(Data shown Opens)
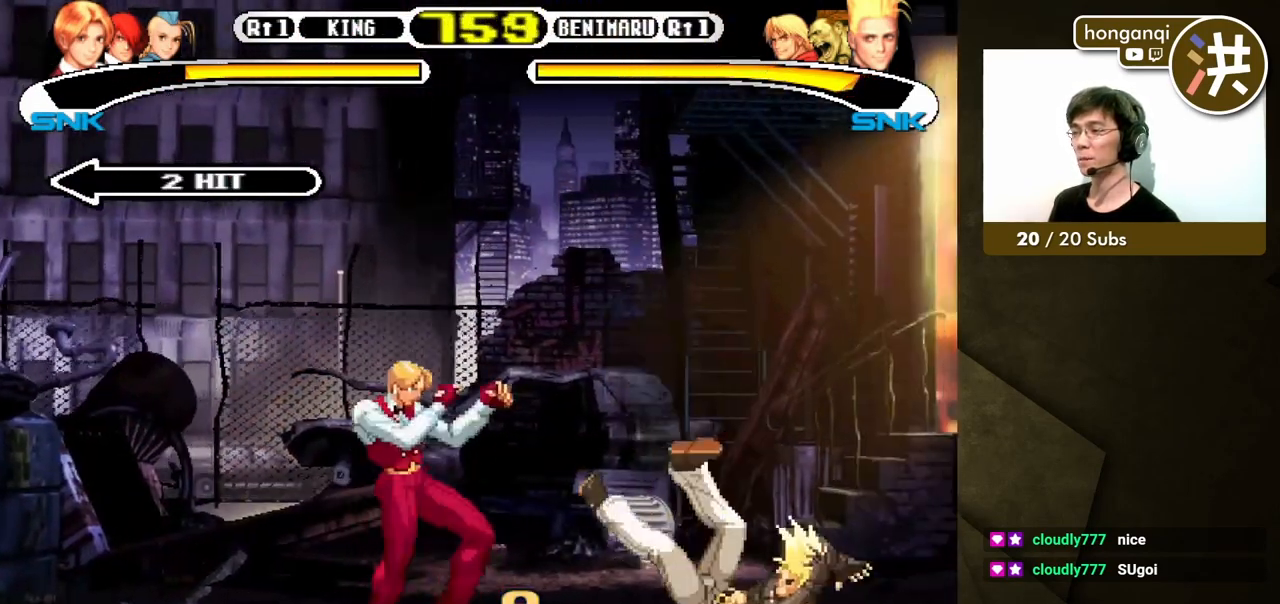
{"buttons": ["DPAD_UP", "DPAD_LEFT"], "events": [[133, "DPAD_LEFT", "up"], [200, "DPAD_LEFT", "down"], [233, "DPAD_DOWN", "up"], [333, "DPAD_DOWN", "down"], [383, "B", "down"], [417, "DPAD_DOWN", "up"], [450, "B", "up"], [467, "DPAD_UP", "down"]]}
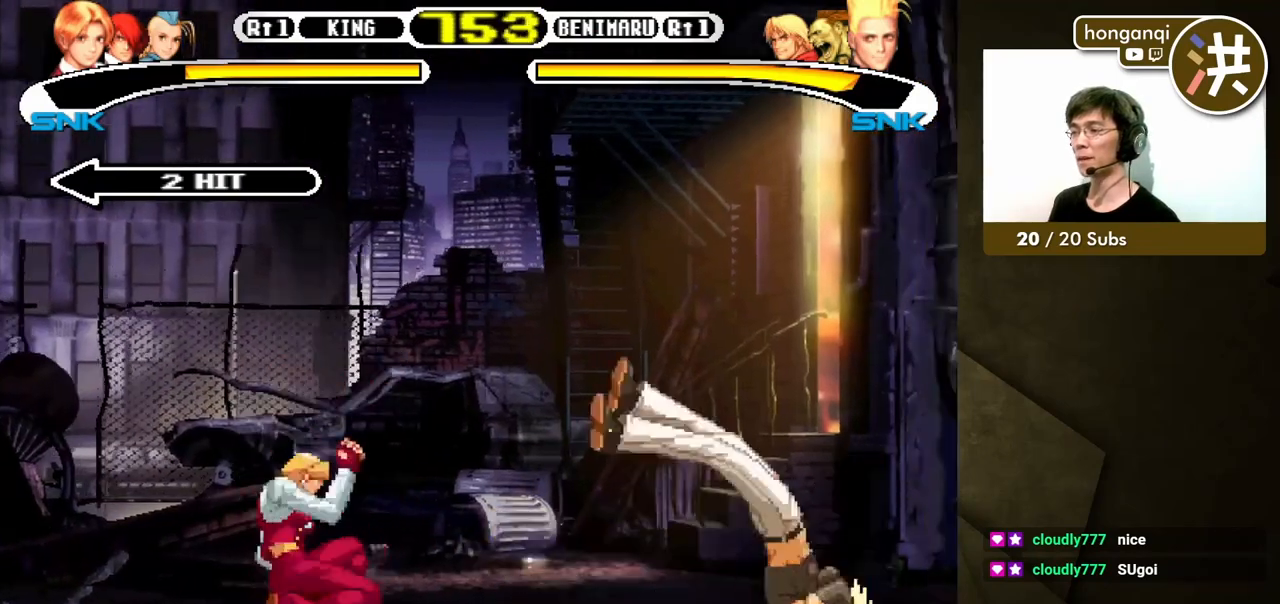
{"buttons": ["DPAD_DOWN"], "events": [[33, "DPAD_LEFT", "up"], [33, "DPAD_UP", "up"], [417, "DPAD_RIGHT", "down"], [483, "DPAD_DOWN", "down"], [483, "DPAD_RIGHT", "up"]]}
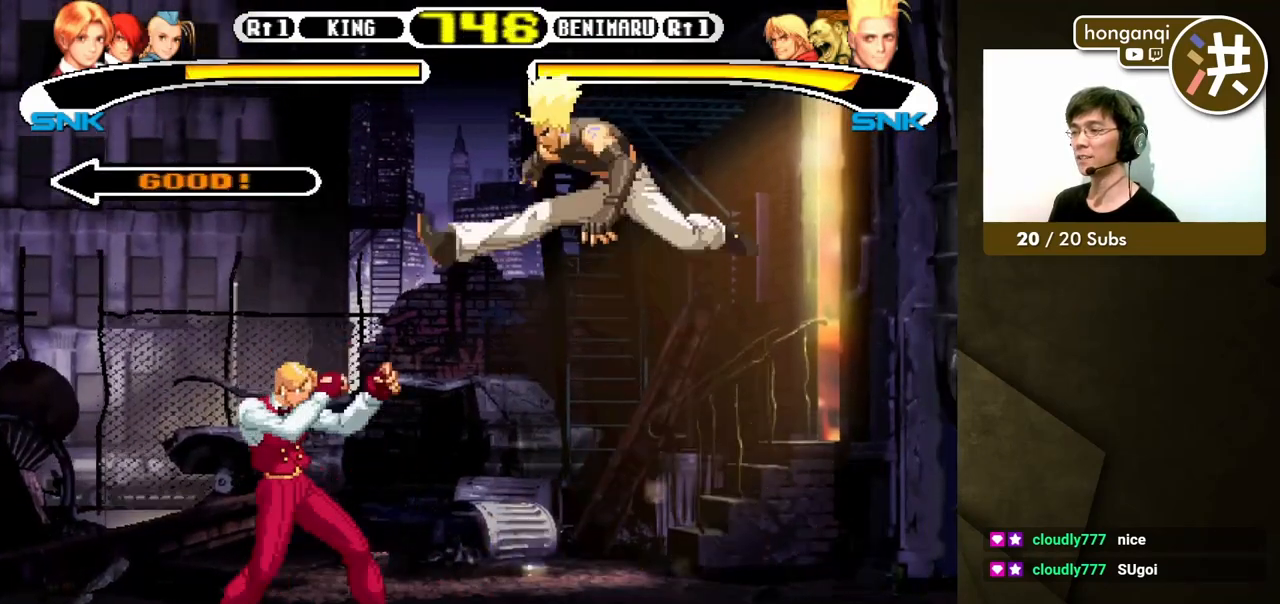
{"buttons": ["DPAD_DOWN"], "events": [[17, "DPAD_LEFT", "down"], [150, "DPAD_DOWN", "up"], [467, "DPAD_DOWN", "down"], [467, "DPAD_LEFT", "up"]]}
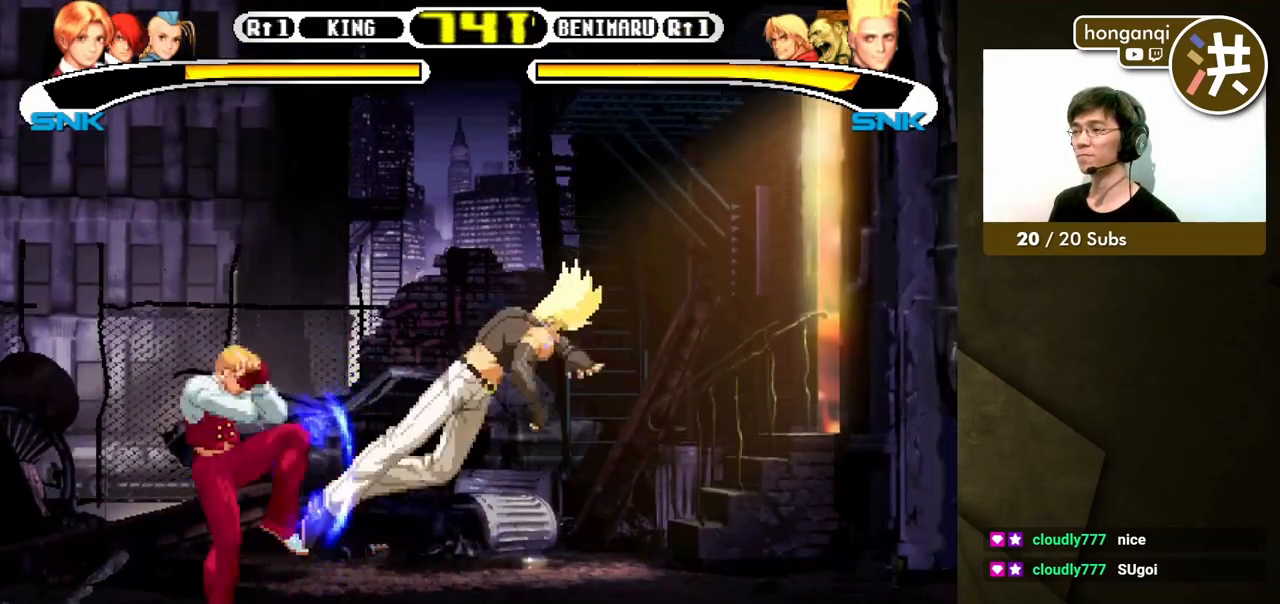
{"buttons": [], "events": [[67, "DPAD_LEFT", "down"], [83, "DPAD_DOWN", "up"], [150, "B", "down"], [183, "DPAD_DOWN", "down"], [217, "B", "up"], [283, "B", "down"], [283, "DPAD_DOWN", "up"], [367, "B", "up"], [417, "DPAD_LEFT", "up"]]}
(Data shown Closes)
### Exercise prompt
Restate the material above word for word, dropping the pictures.

### Exercise answer
{"buttons": ["DPAD_UP", "DPAD_LEFT"], "events": [[133, "DPAD_LEFT", "up"], [200, "DPAD_LEFT", "down"], [233, "DPAD_DOWN", "up"], [333, "DPAD_DOWN", "down"], [383, "B", "down"], [417, "DPAD_DOWN", "up"], [450, "B", "up"], [467, "DPAD_UP", "down"]]}
{"buttons": ["DPAD_DOWN"], "events": [[33, "DPAD_LEFT", "up"], [33, "DPAD_UP", "up"], [417, "DPAD_RIGHT", "down"], [483, "DPAD_DOWN", "down"], [483, "DPAD_RIGHT", "up"]]}
{"buttons": ["DPAD_DOWN"], "events": [[17, "DPAD_LEFT", "down"], [150, "DPAD_DOWN", "up"], [467, "DPAD_DOWN", "down"], [467, "DPAD_LEFT", "up"]]}
{"buttons": [], "events": [[67, "DPAD_LEFT", "down"], [83, "DPAD_DOWN", "up"], [150, "B", "down"], [183, "DPAD_DOWN", "down"], [217, "B", "up"], [283, "B", "down"], [283, "DPAD_DOWN", "up"], [367, "B", "up"], [417, "DPAD_LEFT", "up"]]}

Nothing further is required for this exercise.